Reaktion auf den Artikel „Solingen geht uns alle an“ und die Aussage der Direktkandidatin für den Bundestag Frau Gülistan Yüksel, man* solle rechte Demonstrationen lieber ignorieren um rechten Gruppierungen keine Plattform zu bieten. (Erschienen im „Extra Tipp am Sonntag“ 2.Juni 2013)
Dem Arbeitsansatz “Nazis ignorieren” gehört eine klare, deutliche und vor allem notwendige Absage erteilt.
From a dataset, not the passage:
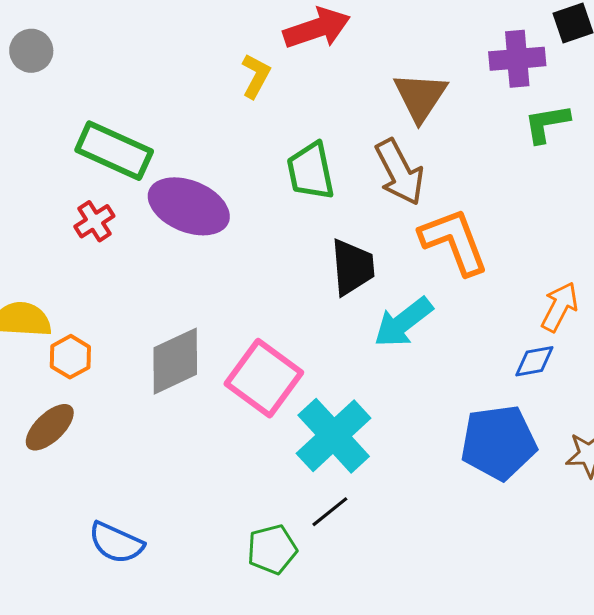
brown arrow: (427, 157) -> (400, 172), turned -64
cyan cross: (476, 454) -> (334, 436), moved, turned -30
Denn Nazis ignorieren bedeutet in erster Linie Nazis zu tolerieren!
Aufmärsche von gewaltbereiten Rechtsextremen und anderen Rassisten stellen eine immense Bedrohung dar, und dürfen allein deshalb nicht ignoriert werden. Der Vorschlag des Wegignorierens blendet auch völlig aus, dass es zahlreiche praktische Gründe gibt gegen eine Nazi-Demonstration zu protestieren, die über ein symbolhaftes Ablehnung-zeigen hinausgehen. Für ihre politischen Feindbilder, wie Migrant*innen, Homosexuelle oder Obdachlose, stellen Nazis dauerhaft eine Bedrohung dar. Von den Hasspredigern der Szene noch aufgeheizt besteht beständig die Gefahr, dass sich aus einer Nazi-Demo heraus rassistische Übergriffe auf Personen oder Angriffe auf Gebäude ( z.B. Synagogen, Moscheen, Gewerkschaftshäuser ) ereignen.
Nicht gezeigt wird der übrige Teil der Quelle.